Exercise aim: Report how many lines in the records contain the string "center", matching case exactly. Give only the number.

::::

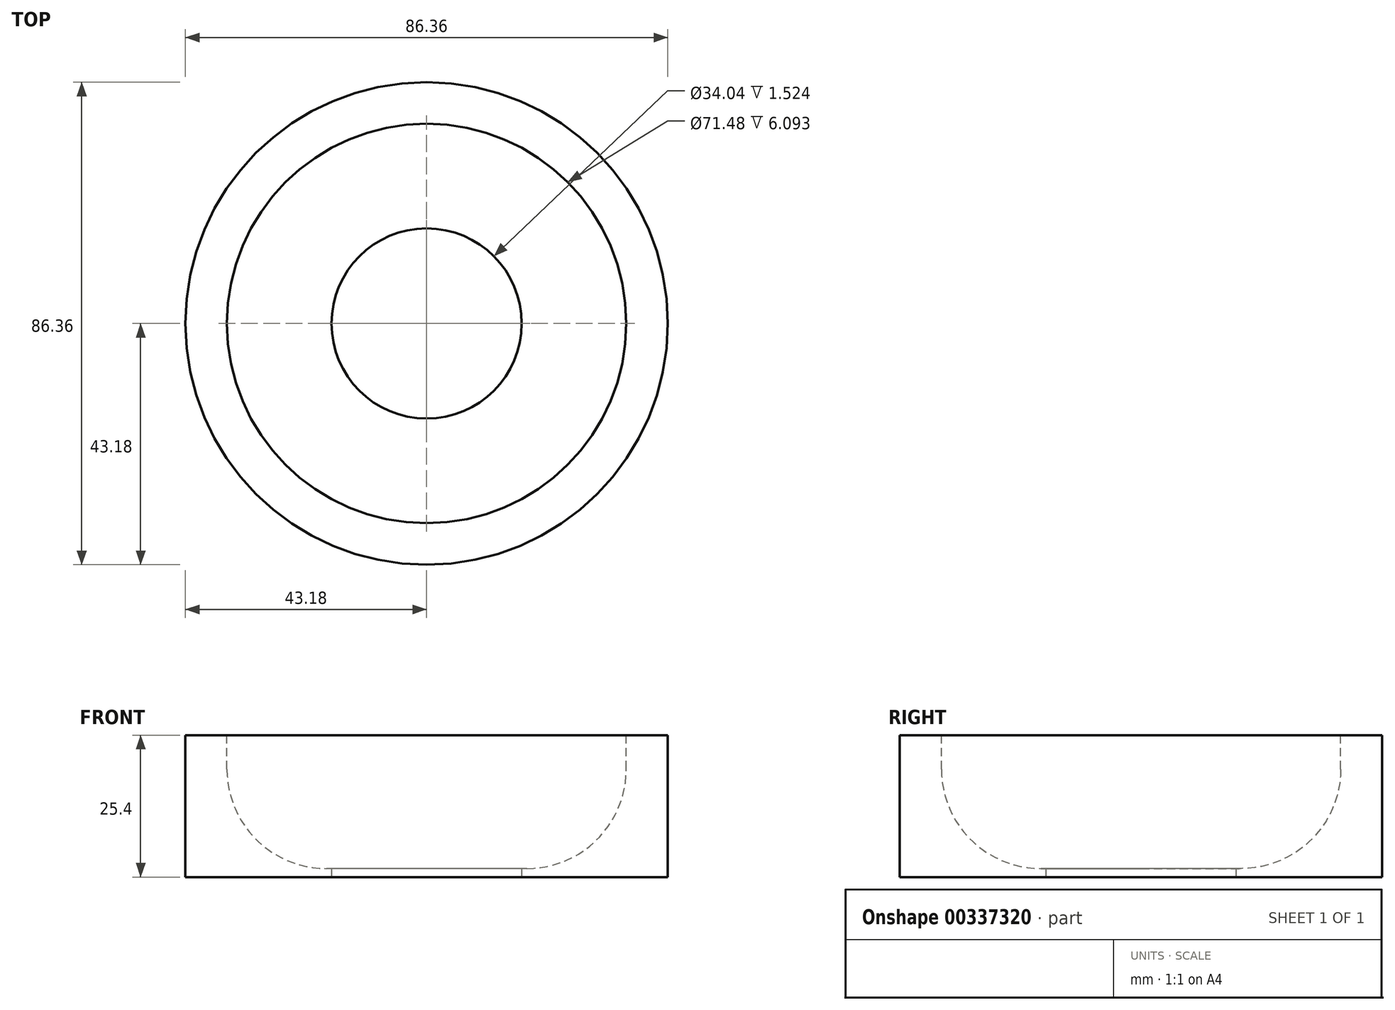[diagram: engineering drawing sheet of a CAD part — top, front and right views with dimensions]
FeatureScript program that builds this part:
annotation { "Feature Type Name" : "Feature", "Feature Type Description" : "" }
export const myFeature = defineFeature(function(context is Context, id is Id, definition is map)
    precondition{}
    {
        {
            var Q0;
            Q0=qCreatedBy(makeId("Top.planeOp"),FACE);
            var sketch = newSketch(context, id + "F0", { "sketchPlane" : qUnion([Q0])});
            skCircle(sketch, "E0", {"center": v(0, 0) * mm, "radius": 43.18 * mm});
            skSolve(sketch);
        }
        {
            var Q0;
            Q0=makeQuery(id+"F0.imprint","IMPRINT",FACE,{"disambiguationData":[TD([[makeQuery(id+"F0.imprint","IMPRINT",EDGE,{"derivedFrom":sQuery(id+"F0.wireOp",EDGE,"E0")}),1.0]])]});
            extrude(context, id + "F1", {"entities" : qUnion([Q0]), "depth" : 25.4 * mm});
        }
        {
            var Q0;
            Q0=makeQuery(id+"F0.imprint","IMPRINT",FACE,{"disambiguationData":[TD([[makeQuery(id+"F0.imprint","IMPRINT",EDGE,{"derivedFrom":sQuery(id+"F0.wireOp",EDGE,"E0")}),1.0]])]});
            var sketch = newSketch(context, id + "F2", { "sketchPlane" : qUnion([Q0])});
            skCircle(sketch, "E1", {"center": v(0, 0) * mm, "radius": 17.02 * mm});
            skSolve(sketch);
        }
        {
            var Q0;
            Q0 = qSketchRegion(id + "F2", true);
            extrude(context, id + "F3", {"entities" : qUnion([Q0]), "operationType" : NewBodyOperationType.REMOVE, "depth" : 27.7 * mm});
        }
        {
            var Q0;
            Q0=makeQuery(id+"F1.opExtrude","CAP_FACE",FACE,{"disambiguationData":[OSD([sQuery(id+"F0.wireOp",EDGE,"E0")])],"isStart":false});
            var sketch = newSketch(context, id + "F4", { "sketchPlane" : qUnion([Q0])});
            skCircle(sketch, "E2", {"center": v(0, 0) * mm, "radius": 35.74 * mm});
            skSolve(sketch);
        }
        {
            var Q0;
            Q0 = qSketchRegion(id + "F4", true);
            extrude(context, id + "F5", {"entities" : qUnion([Q0]), "operationType" : NewBodyOperationType.REMOVE, "oppositeDirection" : true, "depth" : 23.88 * mm});
        }
        {
            var Q0;
            Q0=makeQuery(id+"F5.boolean.opBoolean","COPY",EDGE,{"derivedFrom":makeQuery(id+"F5.opExtrude","CAP_EDGE",EDGE,{"disambiguationData":[OSD([sQuery(id+"F4.wireOp",EDGE,"E2")])],"isStart":false})});
            fillet(context, id + "F6", {"entities" : qUnion([Q0]), "radius" : 17.78 * mm, "allowEdgeOverflow" : false});
        }
    });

::::

Worked answer: 3